Turning to Canada, the House Ways & Means Committee last week borrowed a big backlog for its new revenue bill. Rolled in for the committee's private inspection was a 2% tax on manufacturers' sales which, it was estimated, would net the Treasury an extra $600,000,000 per year. Before this piece of tax timber could be put officially into the bill, certain exemptions had to be whittled out and administrative provisions chopped in. But committeemen, Republicans and Democrats alike, were so enthusiastic about this imported levy, even in the rough, that they declared it was a "sure thing." The committee was faced with this fiscal problem: to balance the 1933 budget about $1,250,000.000 had to be raised by new taxes. Upping rates on estates and incomes, individual and corporate, to the 1924 level provided $450,000,000. Increased excise taxes recommended by the Treasury might bring in another $400,000,000. But there would still be left a $400,000,000 gap to fill. How? Where? Canada's lucrative sales tax seemed to be the only practical answer in sight. When the Ways & Means Committee began warming up to the idea of this levy, the Treasury asked the Dominion Government to send down George William Jones, Special Auditor of Excise Taxes in the Department of National Revenue at Ottawa. An expert advocate of the Canadian sales tax who had addressed William Randolph Hearst's junketeers last year on the subject (TIME, Nov. 30), Mr. Jones traveled to Washington. There he was seen to be a lean, vigorous-looking individual with hair like Bernarr Macfadden's, features like Henry Ford's. To the Ways & Means Committee he last week explained the smooth and successful workings of Canada's 4% manufacturers' tax. The public, he said, hardly noticed it. By licensing manufacturers it was easy to administer. If it had any one fault, it was that its exemptions were too many.

Secretary of the Treasury Mills and his advisers did not give their official sanction to a sales tax but neither did they oppose it. Their position was rather one of muted gratitude for any and all tax money, regardless of how it was raised. House adoption of the manufacturers' sales tax was clinched when Speaker Garner declared for it.

Under the general plan each & every manufacturer doing an annual business of $10,000 or more would pay the Treasury 2% of the wholesale price of his product. Undoubtedly this tax would be passed along indirectly to the retail consumer. To make the tax as broad and impartial as possible, the Ways & Means Committee talked of exempting from its provisions only raw or unprocessed food, bread, milk, farm seeds, fertilizer, perhaps the cheapest kind of clothing. The great merit of such a tax. it was argued, was that it bore down on all industries alike. Unlike the excise taxes proposed for automobiles, phonographs, radios, telephones, et al., it did not squeeze just a few large enterprises. It also represented a nice legislative compromise between those who objected to a general retail sales tax because that would hit the people directly, and those who believed that all the people should directly bear the cost of government.
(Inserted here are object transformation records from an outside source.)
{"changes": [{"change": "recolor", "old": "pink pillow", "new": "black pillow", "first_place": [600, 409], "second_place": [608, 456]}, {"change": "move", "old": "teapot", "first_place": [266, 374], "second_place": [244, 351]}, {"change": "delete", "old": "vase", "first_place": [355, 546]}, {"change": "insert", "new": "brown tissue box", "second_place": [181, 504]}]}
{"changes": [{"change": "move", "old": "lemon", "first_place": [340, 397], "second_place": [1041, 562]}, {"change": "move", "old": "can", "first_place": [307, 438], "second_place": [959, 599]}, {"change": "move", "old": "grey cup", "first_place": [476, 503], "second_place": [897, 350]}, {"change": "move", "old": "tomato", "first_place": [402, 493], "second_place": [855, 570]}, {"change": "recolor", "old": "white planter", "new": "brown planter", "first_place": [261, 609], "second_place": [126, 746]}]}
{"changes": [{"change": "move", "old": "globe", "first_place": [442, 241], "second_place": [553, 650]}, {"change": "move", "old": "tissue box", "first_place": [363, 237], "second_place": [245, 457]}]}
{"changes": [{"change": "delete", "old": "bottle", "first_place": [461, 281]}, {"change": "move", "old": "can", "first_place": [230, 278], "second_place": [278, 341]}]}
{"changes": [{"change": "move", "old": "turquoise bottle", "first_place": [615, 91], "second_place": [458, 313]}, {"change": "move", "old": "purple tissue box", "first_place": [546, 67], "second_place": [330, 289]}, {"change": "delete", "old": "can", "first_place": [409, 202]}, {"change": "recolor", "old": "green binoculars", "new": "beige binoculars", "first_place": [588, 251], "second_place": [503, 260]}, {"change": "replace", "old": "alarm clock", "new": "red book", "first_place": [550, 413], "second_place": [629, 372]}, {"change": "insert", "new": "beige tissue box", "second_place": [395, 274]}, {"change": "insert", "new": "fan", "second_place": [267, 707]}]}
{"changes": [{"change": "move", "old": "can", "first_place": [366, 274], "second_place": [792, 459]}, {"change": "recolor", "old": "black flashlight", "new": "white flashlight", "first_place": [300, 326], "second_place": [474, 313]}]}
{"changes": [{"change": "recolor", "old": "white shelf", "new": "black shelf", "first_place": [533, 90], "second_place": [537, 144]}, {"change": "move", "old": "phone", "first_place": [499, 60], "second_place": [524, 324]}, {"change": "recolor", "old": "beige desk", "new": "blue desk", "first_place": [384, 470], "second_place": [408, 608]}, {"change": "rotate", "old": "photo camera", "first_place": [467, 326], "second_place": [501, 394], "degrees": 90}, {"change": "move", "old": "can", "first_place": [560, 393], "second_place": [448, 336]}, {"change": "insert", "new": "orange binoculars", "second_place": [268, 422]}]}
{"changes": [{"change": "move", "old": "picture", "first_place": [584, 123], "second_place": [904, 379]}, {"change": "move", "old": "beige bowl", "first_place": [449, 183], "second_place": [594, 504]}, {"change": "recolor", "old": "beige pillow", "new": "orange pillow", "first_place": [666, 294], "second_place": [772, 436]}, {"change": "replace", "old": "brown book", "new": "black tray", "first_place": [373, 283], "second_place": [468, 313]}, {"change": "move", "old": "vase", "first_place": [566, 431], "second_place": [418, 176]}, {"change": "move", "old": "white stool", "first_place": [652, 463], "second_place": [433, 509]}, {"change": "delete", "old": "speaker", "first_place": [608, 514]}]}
But even with a manufacturers' sales tax as the backlog of the forthcoming bill, the Ways & Means Committee still had to find $200,000,000 in the field of special excise taxes. Suggested was a 1% gasoline tax. When its foes argued that such taxation belonged to the States, its friends retorted that the States had invaded the Federal tobacco tax field and, anyway, the U. S. contributes millions of dollars toward State highway construction. Exposed in the Congressional Record was a propaganda campaign against a Federal gas tax inaugurated by the American Petroleum Institute.